4. The tank as defined in claim 1, wherein the design pressure Pdesign is in the range between 50 and 750 psi.

5. The tank as defined in claim 1, wherein the design pressure Pdesign is in the range between 150 and 550 psi.

6. The tank as defined in claim 1, wherein Xb is a scalar less than 1.

7. The tank as defined in claim 6, wherein Xb is substantially equal to 0.5.

8. The tank as defined in claim 1, wherein Su is in the range between 60,000 psi and 100,000 psi.

9. The tank as defined in claim 1, wherein Su is in the range between 80,000 psi and 90,000 psi.

10. The tank as defined in claim 1, further comprising: one or more valves permitting the transfer of the associated pressurized substance to and from the tank.

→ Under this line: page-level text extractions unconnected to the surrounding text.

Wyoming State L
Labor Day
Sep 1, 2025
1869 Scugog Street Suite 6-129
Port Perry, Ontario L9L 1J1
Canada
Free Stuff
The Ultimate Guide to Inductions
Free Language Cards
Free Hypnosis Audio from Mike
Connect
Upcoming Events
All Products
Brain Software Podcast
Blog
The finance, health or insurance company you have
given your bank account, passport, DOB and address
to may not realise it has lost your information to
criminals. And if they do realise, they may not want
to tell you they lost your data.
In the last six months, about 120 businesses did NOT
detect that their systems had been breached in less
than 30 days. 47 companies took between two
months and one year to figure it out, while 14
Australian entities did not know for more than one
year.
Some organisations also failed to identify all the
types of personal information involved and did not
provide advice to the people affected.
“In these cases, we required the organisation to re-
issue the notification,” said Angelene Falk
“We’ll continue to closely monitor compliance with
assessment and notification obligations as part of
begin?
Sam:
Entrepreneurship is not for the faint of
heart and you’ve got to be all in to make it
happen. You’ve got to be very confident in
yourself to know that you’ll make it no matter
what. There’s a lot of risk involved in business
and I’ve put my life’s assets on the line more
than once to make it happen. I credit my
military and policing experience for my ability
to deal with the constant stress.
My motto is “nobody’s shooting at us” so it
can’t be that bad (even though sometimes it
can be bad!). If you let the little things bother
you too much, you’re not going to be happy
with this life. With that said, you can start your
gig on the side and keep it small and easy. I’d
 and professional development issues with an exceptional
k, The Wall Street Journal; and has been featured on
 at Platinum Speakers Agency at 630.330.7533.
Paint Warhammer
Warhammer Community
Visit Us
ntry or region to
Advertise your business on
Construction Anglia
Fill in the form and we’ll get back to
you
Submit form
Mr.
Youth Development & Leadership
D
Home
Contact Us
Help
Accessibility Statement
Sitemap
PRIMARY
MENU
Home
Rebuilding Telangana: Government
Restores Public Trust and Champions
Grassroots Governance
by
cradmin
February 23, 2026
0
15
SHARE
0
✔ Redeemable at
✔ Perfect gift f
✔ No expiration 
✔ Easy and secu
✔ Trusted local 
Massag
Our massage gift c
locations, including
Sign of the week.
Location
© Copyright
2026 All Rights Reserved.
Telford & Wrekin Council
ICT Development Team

11. A freight container for transporting a pressurized substance at a design pressure Pw to a remote location, the freight container comprising: frame for transmitting static and dynamic forces arising from transportation of the freight container as a whole; and,a tank received within the frame, wherein the tank includes: a shell having a wall thickness Ts, an inner radius Rinternal and tensile strength Su;one or more head caps affixed to the shell; and,wherein the wall thickness Ts is defined by the equation: Ts=(Pw*Ri)/((Su/Xa)−(Xb*Pw))wherein Xa is a scalar greater than 1.5.

12. The freight container as defined in claim 11, wherein the scalar Xa is in the range between 1.5 and 3.

13. The freight container as defined in claim 11, wherein the scalar Xa is substantially equal to 2.5.

14. The freight container as defined in claim 11, wherein the design pressure Pdesign is in the range between 50 and 750.

15. The freight container as defined in claim 11, wherein the design pressure Pdesign is in the range between 150 and 550.

16. The freight container as defined in claim 11, wherein Xb is a scalar less than 1.

17. The freight container as defined in claim 16, wherein Xb is substantially equal to 0.5.

18. The freight container as defined in claim 11, wherein Su is in the range between 60,000 psi and 100,000 psi.

19. The freight container as defined in claim 11, wherein Su is in the range between 80,000 psi and 90,000 psi.

20. The freight container as defined in claim 11, further comprising: one or more valves permitting the transfer of the associated pressurized substance to and from the freight container.